(Reading passage):

The timing was perfect. Impetus Trust was completing a merger with The Private Equity Foundation to form Impetus-PEF, dedicated to improving the lives of disadvantaged youth in the UK. “As an organization, we had always been worried we weren’t doing enough,” recalls Jenny North, Impetus-PEF’s director of policy and strategy. “The merger gave us a chance to take a hard look.”

North’s colleague Chiku Bernardi, a Brit born in India and one of the firm’s investment directors, explains, “We had been operating under the assumption that the charity leaders knew their product, and we weren’t supposed to look into it…. We didn’t have the confidence to ask tougher, more analytical questions about effectiveness.”

[Impetus-PEF] is now the funder that has the best-worked-out and -implemented approach to social investing, bar none.

—David Hunter,
Managing Partner, Hunter Consulting

After Hunter’s workshop and three years of implementing the blueprint that emerged, the organization and its new CEO, Andy Ratcliffe, are on a completely different path. Hunter, not one for doling out compliments, says that Impetus-PEF “is now the funder that has the best-worked-out and -implemented approach to social investing, bar none.”

In this profile, we’ll dive into Impetus-PEF’s model to understand the financial and intellectual resources it brings to bear for helping organizations become higher performers. We’ll hear from grantees to gain their perspective on the benefits of and pain points in Impetus-PEF’s approach. We’ll examine how Impetus-PEF is tracking its own outcomes, not just supporting grantees to do so. And we’ll learn from mistakes that Impetus-PEF has made during this journey.

(Source material):
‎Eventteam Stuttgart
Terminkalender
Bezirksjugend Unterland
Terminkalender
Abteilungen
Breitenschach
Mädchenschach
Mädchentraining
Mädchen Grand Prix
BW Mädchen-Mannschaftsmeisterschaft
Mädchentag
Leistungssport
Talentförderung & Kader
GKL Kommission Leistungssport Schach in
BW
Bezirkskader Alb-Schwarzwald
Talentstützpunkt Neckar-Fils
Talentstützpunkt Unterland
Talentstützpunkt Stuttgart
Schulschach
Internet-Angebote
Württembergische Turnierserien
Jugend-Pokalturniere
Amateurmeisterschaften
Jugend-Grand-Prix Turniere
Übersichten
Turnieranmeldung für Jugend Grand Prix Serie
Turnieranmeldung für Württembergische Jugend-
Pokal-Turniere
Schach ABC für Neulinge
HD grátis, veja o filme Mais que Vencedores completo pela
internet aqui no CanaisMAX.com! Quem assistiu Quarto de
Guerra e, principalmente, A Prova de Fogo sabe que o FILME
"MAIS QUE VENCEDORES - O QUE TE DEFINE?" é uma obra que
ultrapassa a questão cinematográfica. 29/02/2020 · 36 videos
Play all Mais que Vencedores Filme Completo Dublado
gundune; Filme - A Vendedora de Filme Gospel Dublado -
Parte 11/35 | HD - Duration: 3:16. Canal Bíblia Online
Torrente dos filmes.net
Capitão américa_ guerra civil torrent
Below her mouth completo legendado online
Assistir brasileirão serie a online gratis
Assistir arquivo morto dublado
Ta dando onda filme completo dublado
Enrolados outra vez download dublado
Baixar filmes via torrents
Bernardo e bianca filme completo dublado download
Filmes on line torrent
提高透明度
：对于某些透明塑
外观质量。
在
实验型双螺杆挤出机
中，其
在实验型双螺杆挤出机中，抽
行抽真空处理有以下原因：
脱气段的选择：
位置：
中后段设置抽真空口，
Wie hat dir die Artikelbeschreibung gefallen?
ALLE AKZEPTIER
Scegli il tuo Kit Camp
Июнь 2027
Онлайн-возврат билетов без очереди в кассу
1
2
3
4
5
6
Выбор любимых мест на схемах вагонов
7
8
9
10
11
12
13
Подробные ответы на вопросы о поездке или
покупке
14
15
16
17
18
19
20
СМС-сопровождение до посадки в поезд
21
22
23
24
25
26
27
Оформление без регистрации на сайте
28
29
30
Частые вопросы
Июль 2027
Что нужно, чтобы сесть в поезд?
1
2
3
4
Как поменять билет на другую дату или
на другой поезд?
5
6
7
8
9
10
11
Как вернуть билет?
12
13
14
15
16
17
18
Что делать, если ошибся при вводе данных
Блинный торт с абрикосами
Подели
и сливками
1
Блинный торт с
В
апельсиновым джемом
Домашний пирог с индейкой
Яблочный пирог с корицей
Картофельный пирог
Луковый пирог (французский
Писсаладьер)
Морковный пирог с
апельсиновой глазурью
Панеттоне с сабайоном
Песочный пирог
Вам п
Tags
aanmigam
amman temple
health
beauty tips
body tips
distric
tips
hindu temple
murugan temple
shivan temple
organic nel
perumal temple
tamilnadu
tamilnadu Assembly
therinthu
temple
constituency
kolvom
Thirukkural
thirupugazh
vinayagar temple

(Problem statement): Carry the profile of Impetus-PEF forward from its last sentence.

(Exercise response):
We hope you’ll come away from this profile with an understanding of how and why one funder has boldly adopted a relentless focus on performance. We aim to give you food for thought and impetus for action.

Born of Frustration

Impetus Trust was the brainchild of Stephen Dawson, a British investor who led London-based ECI Partners, and Nat Sloane, an American-born entrepreneur, investor, and management consultant who has spent most of his career in the UK. Except for a just-the-facts-ma’am bio of Sloane, who continues to serve on the board of Impetus-PEF, you’ll find almost nothing about them on the Impetus-PEF website. Dawson and Sloane have taken great pains to avoid fanfare and limelight. (That effort was undermined by Queen Elizabeth herself, when she named Dawson an Officer of the British Empire and Sloane a Commander of the British Empire for their philanthropic work.) “Stephen is the most humble, retiring guy I’ve ever met,” says Bernardi. “Both of them would rather die in a ditch than read ‘founder stories’ about themselves.”

Dawson and Sloane became not only Impetus Trust’s key funders; they got deeply and personally involved in every philanthropic investment they made. According to North, “They did a lot of the work themselves. They had both had years of dissatisfaction with their philanthropic giving. They wanted to achieve more impact.”

Dawson and Sloane were particularly frustrated by the lack of scale in the social sector. Both men had significant professional experience helping companies grow and expand. Their mindset was, in North’s words, “If something’s good, it should scale.” And yet the funding system in the social sector practically ensured that good organizations would stagger along at modest scale. In the world they came from, investors deploy capital over the long term to build great institutions. In the social sector, charities are caught in a starvation cycle, living hand-to-mouth on small, short-term project grants.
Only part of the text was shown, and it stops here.